A rant about the state of open-source drones and Ardupilot

I cannot tell you how many issues I have had with ArduPilot. It just never works out of the box, I have wasted so many hours writing parameters and debugging issues to the point I probably could have written my own feature rich autopilot in Arduino and eventually proper C.

Back when I first did drones in 2016-18, documentation for pretty much everything (Betaflight, INav, Ardupilot etc.) was of poor quality and rarely complete. I burned multiple FrSky receivers and Naze32 boards.

After two engineering degrees in robotics, I've come back now in 2024 and am happy to see the overall quality of things has somewhat improved. However there are still massive glaring issues that will need to be improved upon.

- The hex file for the FC I am using has UARTs in the wrong order, motors that are mapped incorrectly which I only worked out after finding an obscure forum post.

- Another FC's hex file for some reason by default has the accelerometer upside down.

- And now currently I am dealing with a CAN bus GPS that outputs only the magnetometer on the bus. This one it would seem is a hardware defect even though the onboard LED says the GPS is getting a fix. I have spent £70 on this module for the love of god.

- Mission Planner needs a visual and UX overhaul, and actual Mac support.

- MAVLINK/PyMAVLINK/MAVROS: I tried, just no.

WHY do I still have to deal with this amateur hour behaviour.

Please tell me there's prosumer/industry projects out there that have their ducks in a row and actually just works.

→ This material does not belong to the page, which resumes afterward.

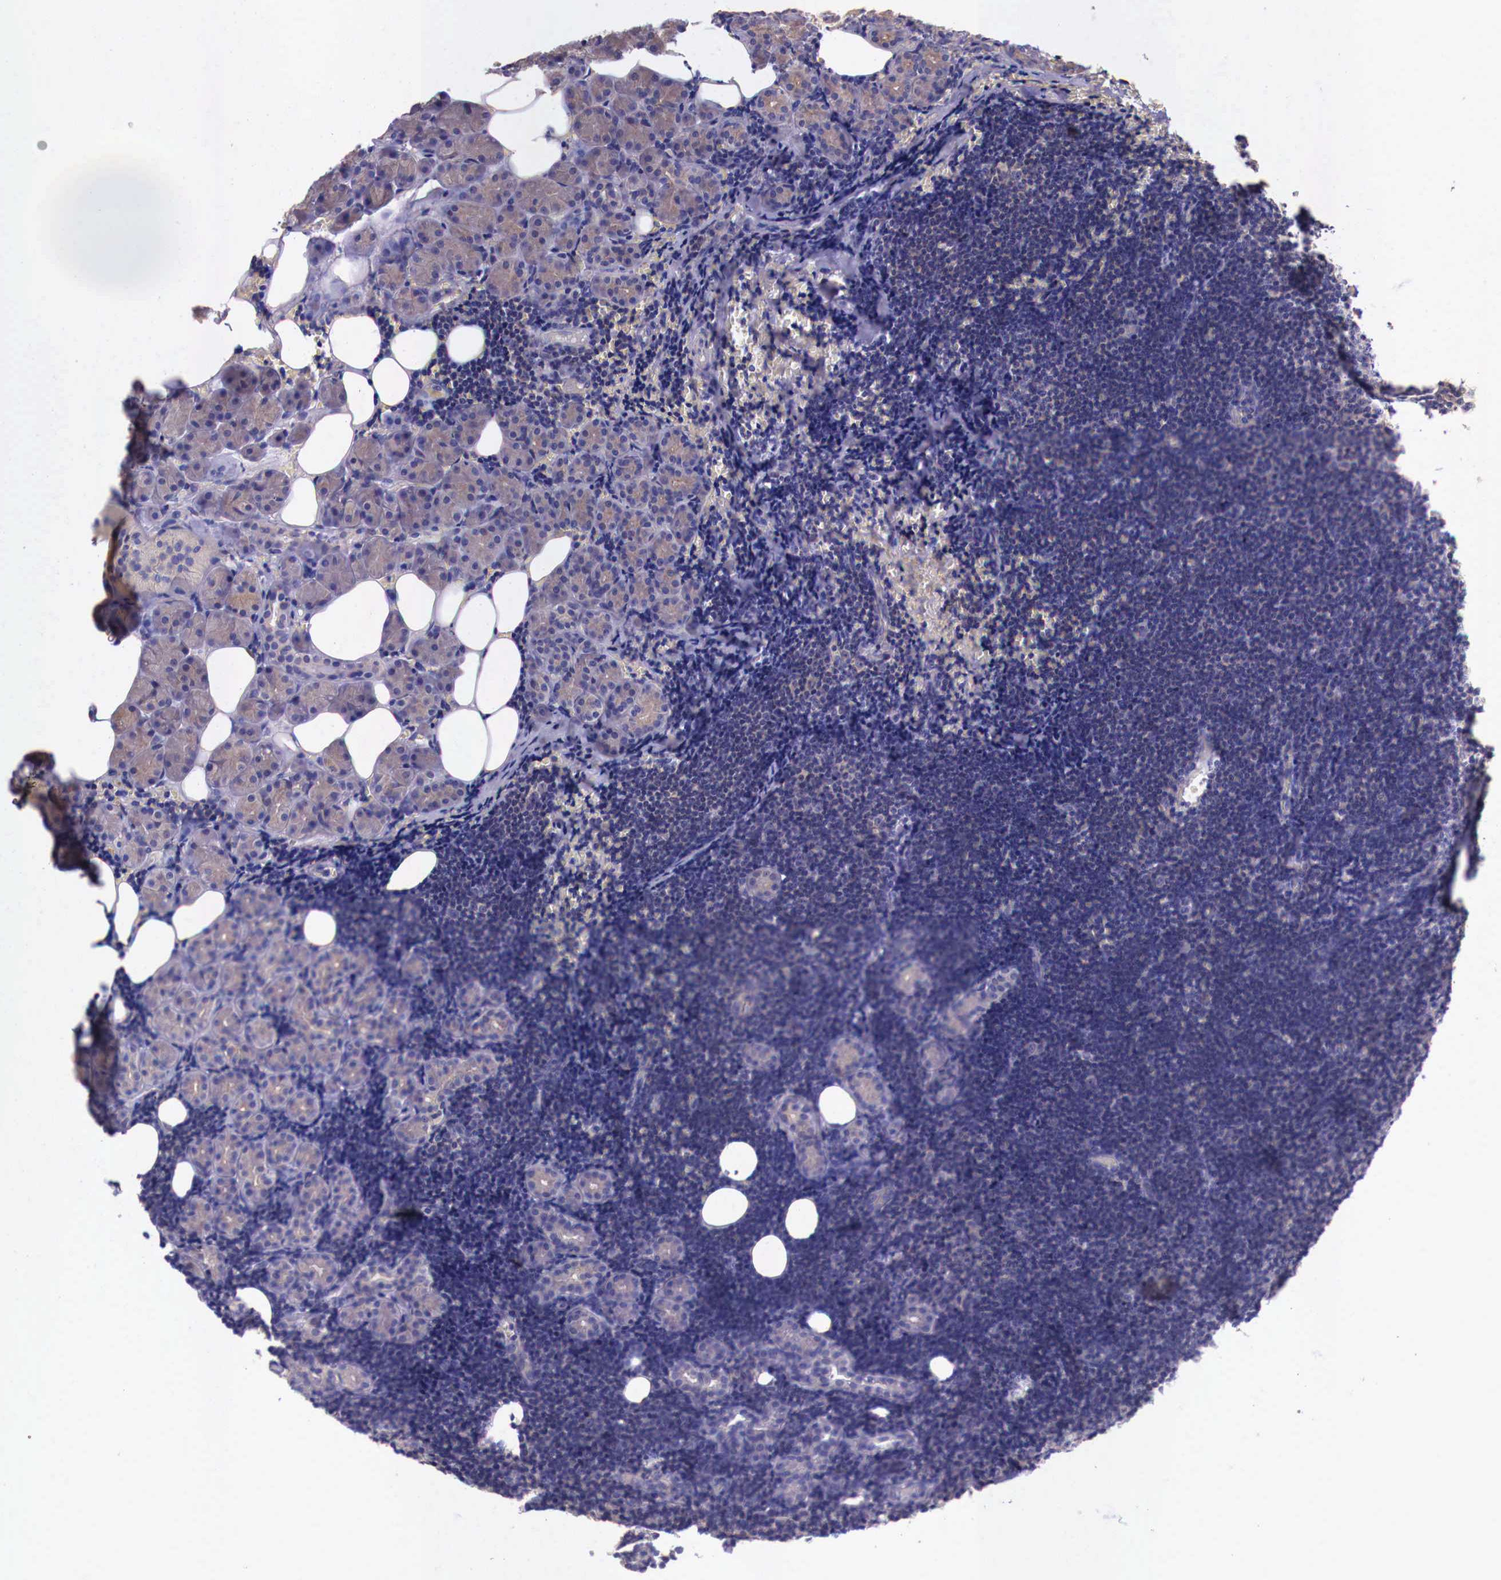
{"staining": {"intensity": "weak", "quantity": "25%-75%", "location": "cytoplasmic/membranous"}, "tissue": "lymphoma", "cell_type": "Tumor cells", "image_type": "cancer", "snomed": [{"axis": "morphology", "description": "Malignant lymphoma, non-Hodgkin's type, Low grade"}, {"axis": "topography", "description": "Lymph node"}], "caption": "A brown stain shows weak cytoplasmic/membranous expression of a protein in human malignant lymphoma, non-Hodgkin's type (low-grade) tumor cells. (brown staining indicates protein expression, while blue staining denotes nuclei).", "gene": "GRIPAP1", "patient": {"sex": "male", "age": 57}}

Is there an OpenSource DJI or something? I even put it down as one of those bonus idea things in this round of YC because I am just so fed up of this stupidity.

3 points | by AdobiWanKenobi 6 hours ago

4 comments

  • coolvision 6 minutes ago
    PX4 with Pixhawk FC would be much better in terms of working out of the box. But of you use it with a random "supported" FC then still lots of debugging is needed
  • schappim 38 minutes ago
    ArduPilot has experienced its fair share of ups and downs.

    Back in 2007, while I was a university student, I started an open-source hardware company that sold Arduino and similar products. At one point, I wanted to stock ArduPilot products from DIYDrones.com. To explore this, I performed a WHOIS lookup on their domain and called the listed number. The founder answered, but his response was less than welcoming. He said something along the lines of, “Do you know who I am? How dare you call me like this.” That was the end of the conversation—and the idea.

    Like others have mentioned, I do believe there’s an opportunity to create an alternative.

  • sgillen 3 hours ago
    If you think there is a business opportunity do it, but what is the opportunity? how do you make money if you are open source and not selling hardware? I think it's a ton of work to actually make something like this that's reliable and broadly available.
  • tra3 3 hours ago
    I can sense your frustration. It also sounds like you’re a subject matter expert. Why not contribute to these projects and make them better?